Rebooted ‘Charmed’ Brings Current Issues to Classic Storyline

by Brynn Smith ’19

 With the recent trend in the reboot of 90s television for today’s teens that includes shows like “Sabrina the Teenage Witch” and “Will and Grace”, ‘Charmed’ is the next in a long line. A nostalgic classic, ‘Charmed’ is the story of three sisters who find out they have magical powers and must use those powers to fight demons of the underworld.

 The original version featured Phoebe (Alyssa Milano), Piper (Holly Marie Combs), and Prue (Shannen Doherty) with powers of premonition, molecular immobilization–the power to freeze objects and time–and telekinesis, respectively. While the rebooted ‘Charmed’ follows the same basic storyline with an emphasis on feminism, sisters Macy (Madeleine Mantock), Mel (Melonie Diaz), and Maggie (Sarah Jeffery) bring a 2018 spin to a show that was an inspiration to many.
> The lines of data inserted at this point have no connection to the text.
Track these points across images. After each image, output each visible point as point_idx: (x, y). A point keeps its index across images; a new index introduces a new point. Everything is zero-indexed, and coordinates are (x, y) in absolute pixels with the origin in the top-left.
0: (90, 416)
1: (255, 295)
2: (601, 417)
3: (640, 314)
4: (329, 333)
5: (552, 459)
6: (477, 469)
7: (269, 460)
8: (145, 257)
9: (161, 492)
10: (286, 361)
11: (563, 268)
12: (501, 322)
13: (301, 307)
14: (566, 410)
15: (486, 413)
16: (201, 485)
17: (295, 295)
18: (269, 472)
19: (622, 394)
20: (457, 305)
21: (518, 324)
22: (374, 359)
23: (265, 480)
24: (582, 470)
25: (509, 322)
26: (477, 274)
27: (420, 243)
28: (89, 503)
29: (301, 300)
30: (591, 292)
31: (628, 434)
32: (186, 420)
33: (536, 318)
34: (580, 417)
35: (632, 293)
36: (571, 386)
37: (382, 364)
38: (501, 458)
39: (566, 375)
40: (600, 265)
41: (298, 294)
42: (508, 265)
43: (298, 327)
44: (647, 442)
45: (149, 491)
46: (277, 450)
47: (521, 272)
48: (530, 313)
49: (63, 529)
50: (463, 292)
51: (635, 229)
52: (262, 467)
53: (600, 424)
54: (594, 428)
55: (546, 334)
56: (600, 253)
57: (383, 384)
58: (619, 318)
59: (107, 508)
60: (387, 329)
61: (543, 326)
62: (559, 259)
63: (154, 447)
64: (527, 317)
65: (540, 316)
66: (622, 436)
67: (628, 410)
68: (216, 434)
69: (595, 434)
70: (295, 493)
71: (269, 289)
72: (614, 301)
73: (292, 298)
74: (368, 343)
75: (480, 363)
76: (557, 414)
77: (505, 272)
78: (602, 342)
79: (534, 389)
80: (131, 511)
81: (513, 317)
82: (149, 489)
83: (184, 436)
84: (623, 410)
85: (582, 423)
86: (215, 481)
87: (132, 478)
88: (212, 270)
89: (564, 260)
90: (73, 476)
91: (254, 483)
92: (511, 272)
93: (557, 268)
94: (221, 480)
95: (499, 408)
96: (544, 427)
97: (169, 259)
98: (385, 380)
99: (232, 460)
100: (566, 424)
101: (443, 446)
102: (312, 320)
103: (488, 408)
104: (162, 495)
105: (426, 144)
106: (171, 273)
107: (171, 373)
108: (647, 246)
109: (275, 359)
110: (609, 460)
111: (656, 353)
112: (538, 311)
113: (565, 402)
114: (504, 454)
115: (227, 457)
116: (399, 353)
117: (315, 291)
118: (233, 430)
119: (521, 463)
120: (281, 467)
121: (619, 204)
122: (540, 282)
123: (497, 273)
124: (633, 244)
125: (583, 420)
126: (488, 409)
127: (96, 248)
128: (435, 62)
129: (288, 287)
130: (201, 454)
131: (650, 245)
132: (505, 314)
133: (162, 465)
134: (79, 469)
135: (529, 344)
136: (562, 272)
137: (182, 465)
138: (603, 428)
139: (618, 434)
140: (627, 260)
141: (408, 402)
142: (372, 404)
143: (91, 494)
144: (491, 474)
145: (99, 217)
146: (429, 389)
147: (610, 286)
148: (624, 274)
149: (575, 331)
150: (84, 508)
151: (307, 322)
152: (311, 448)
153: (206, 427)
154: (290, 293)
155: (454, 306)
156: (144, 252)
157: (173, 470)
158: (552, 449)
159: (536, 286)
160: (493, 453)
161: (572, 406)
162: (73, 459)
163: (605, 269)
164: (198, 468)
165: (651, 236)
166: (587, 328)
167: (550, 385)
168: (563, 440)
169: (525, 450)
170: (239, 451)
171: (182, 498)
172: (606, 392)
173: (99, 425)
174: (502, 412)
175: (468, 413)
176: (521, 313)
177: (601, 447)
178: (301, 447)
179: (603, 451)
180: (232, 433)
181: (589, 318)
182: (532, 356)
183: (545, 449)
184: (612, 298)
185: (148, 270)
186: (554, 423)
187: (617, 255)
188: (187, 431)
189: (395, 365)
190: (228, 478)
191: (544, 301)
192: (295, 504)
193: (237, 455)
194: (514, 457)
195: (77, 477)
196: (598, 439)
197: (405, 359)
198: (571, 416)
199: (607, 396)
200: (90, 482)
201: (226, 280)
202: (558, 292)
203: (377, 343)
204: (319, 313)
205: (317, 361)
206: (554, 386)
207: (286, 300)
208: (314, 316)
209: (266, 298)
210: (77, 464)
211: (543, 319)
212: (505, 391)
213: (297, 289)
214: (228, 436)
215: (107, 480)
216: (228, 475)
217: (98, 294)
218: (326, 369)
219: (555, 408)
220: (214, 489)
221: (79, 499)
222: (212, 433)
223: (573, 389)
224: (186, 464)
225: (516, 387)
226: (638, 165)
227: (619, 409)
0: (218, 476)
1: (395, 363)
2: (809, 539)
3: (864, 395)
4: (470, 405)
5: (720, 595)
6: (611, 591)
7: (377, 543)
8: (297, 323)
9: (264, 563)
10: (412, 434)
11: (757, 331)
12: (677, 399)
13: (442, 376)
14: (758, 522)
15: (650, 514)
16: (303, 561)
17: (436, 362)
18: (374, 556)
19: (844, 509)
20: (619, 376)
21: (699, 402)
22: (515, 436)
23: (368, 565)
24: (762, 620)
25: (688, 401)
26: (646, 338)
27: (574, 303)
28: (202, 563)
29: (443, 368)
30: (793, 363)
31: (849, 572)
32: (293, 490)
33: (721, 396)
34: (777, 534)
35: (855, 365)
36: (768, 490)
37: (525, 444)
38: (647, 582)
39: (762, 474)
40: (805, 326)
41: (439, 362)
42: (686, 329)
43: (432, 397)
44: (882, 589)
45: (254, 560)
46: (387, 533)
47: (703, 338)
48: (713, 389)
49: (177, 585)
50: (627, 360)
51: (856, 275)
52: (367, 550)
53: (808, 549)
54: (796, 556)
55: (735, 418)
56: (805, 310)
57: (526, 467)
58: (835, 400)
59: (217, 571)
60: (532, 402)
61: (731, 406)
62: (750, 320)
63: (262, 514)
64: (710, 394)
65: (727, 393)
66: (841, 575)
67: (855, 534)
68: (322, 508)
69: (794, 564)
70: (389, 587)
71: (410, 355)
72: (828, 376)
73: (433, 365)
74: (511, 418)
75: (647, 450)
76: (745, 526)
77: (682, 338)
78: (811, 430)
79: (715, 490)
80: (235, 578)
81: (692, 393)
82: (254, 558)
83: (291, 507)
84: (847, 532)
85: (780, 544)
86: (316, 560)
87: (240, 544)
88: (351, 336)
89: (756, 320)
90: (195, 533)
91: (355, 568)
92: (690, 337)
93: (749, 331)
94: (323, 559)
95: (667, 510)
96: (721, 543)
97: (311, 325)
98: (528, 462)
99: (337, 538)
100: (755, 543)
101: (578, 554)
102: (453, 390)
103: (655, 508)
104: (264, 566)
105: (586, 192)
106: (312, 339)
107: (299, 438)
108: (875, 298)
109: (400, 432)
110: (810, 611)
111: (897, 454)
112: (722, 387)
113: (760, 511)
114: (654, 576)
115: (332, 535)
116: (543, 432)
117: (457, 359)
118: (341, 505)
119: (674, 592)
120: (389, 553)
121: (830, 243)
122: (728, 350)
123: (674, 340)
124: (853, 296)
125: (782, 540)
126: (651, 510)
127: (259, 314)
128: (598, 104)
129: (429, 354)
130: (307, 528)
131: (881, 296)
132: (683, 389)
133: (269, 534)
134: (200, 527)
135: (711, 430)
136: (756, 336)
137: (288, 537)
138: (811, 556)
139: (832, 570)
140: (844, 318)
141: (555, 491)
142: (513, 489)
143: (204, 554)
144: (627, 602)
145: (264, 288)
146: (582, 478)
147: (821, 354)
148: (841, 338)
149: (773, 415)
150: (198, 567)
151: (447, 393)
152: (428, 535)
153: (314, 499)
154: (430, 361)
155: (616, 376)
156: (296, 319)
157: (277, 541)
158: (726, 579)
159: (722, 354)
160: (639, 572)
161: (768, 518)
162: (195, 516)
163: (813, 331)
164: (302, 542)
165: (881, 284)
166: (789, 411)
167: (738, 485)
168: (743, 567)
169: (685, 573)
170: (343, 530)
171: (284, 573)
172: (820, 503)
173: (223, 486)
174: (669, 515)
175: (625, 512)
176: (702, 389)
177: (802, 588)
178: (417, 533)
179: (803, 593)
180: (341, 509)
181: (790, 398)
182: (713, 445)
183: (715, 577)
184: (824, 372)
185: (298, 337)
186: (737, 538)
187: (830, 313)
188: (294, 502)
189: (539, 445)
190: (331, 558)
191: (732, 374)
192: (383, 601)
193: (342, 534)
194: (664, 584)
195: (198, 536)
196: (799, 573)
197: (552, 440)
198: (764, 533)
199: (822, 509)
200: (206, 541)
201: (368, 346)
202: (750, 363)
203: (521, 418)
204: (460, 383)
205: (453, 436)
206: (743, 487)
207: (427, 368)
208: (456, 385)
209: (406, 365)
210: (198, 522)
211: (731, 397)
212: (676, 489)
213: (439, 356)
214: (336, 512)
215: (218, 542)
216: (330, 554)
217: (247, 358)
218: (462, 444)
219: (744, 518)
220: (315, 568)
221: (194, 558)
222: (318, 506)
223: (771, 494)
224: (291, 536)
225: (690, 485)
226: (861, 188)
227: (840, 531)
 Writing duo Jessica O’Toole and Amy Rardin, who have also written for shows like “Jane the Virgin”, wanted to bring themes to the show that “felt fun and interesting–there was plenty that inspired [them] from the original,” O’Toole told the Warrior.

 The reboot definitely takes on a different vibe than the original, as it begins on a college campus where a professor has been accused of sexual harassment. The reboot deals with ideas–feminism, LGBTQ leads, and racial diversity–the 1998 version never had the ability to explore as deeply as the new one does.

 In a well-thought out examination of drinking on college campuses, the sisters must take on a vengeful ghost from the 80s set on destroying the sorority she was kicked out of. Bringing in timely issues of today, the writers of ‘Charmed’ brought a supernatural element to the teenage problems of today.

 With every reboot or adaptation, there are worries it will never match up to the original. Lack of originality is cause for concern, but what this ‘Charmed’ reboot does is reimagine the series. With a greater emphasis on the issues women face in 2018, the show lives up to it’s “feminist” label. In the first episode, the sister’s whitelighter, a holdover from the original whose purpose is to help guide new witches in the way of the supernatural, explains that the coming apocalypse has to with current President of the United States.

 The writers do their best “be respectful and it helps that we were fans of the original. We hope to maintain the essence of the original while putting our own stamp on it.”

 This new ‘Charmed’ takes the issues of today’s and turns them into situations relatable for the teens of today, while still keeping the nostalgia of the original alive.